What to do:
Can you quote exactly the stretch of lines from the one with "[24:46 - 24:51]" through the final line of the material, both ends included?

Records to use:
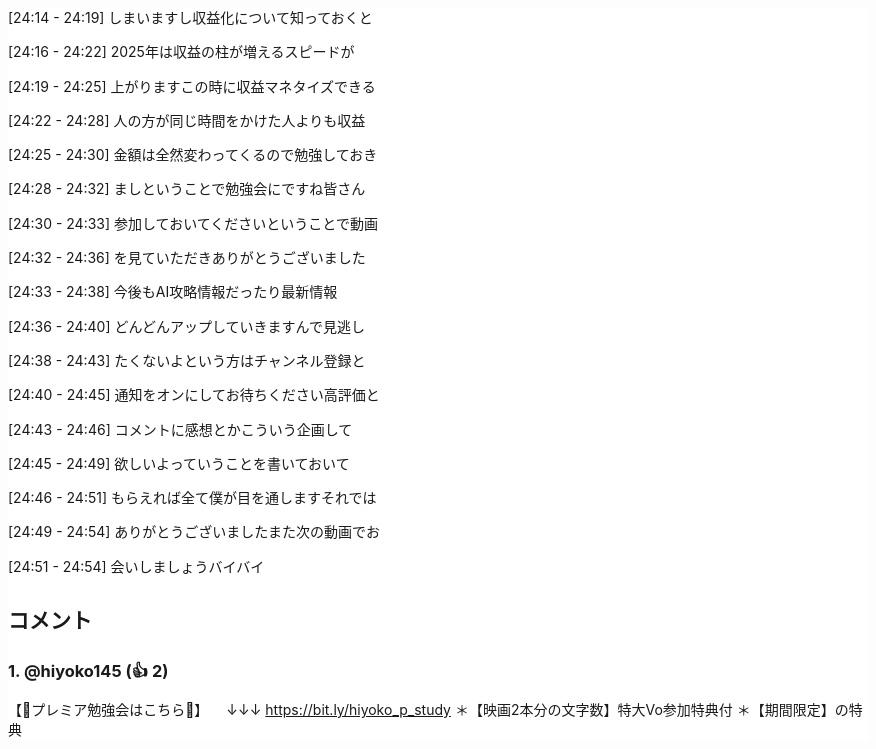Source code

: [24:14 - 24:19]
しまいますし収益化について知っておくと

[24:16 - 24:22]
2025年は収益の柱が増えるスピードが

[24:19 - 24:25]
上がりますこの時に収益マネタイズできる

[24:22 - 24:28]
人の方が同じ時間をかけた人よりも収益

[24:25 - 24:30]
金額は全然変わってくるので勉強しておき

[24:28 - 24:32]
ましということで勉強会にですね皆さん

[24:30 - 24:33]
参加しておいてくださいということで動画

[24:32 - 24:36]
を見ていただきありがとうございました

[24:33 - 24:38]
今後もAI攻略情報だったり最新情報

[24:36 - 24:40]
どんどんアップしていきますんで見逃し

[24:38 - 24:43]
たくないよという方はチャンネル登録と

[24:40 - 24:45]
通知をオンにしてお待ちください高評価と

[24:43 - 24:46]
コメントに感想とかこういう企画して

[24:45 - 24:49]
欲しいよっていうことを書いておいて

[24:46 - 24:51]
もらえれば全て僕が目を通しますそれでは

[24:49 - 24:54]
ありがとうございましたまた次の動画でお

[24:51 - 24:54]
会いしましょうバイバイ

## コメント

### 1. @hiyoko145 (👍 2)
【🎁プレミア勉強会はこちら🎁】
　↓↓↓
https://bit.ly/hiyoko_p_study
＊【映画2本分の文字数】特大Vo参加特典付
＊【期間限定】の特典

Your response:
[24:46 - 24:51]
もらえれば全て僕が目を通しますそれでは

[24:49 - 24:54]
ありがとうございましたまた次の動画でお

[24:51 - 24:54]
会いしましょうバイバイ

## コメント

### 1. @hiyoko145 (👍 2)
【🎁プレミア勉強会はこちら🎁】
　↓↓↓
https://bit.ly/hiyoko_p_study
＊【映画2本分の文字数】特大Vo参加特典付
＊【期間限定】の特典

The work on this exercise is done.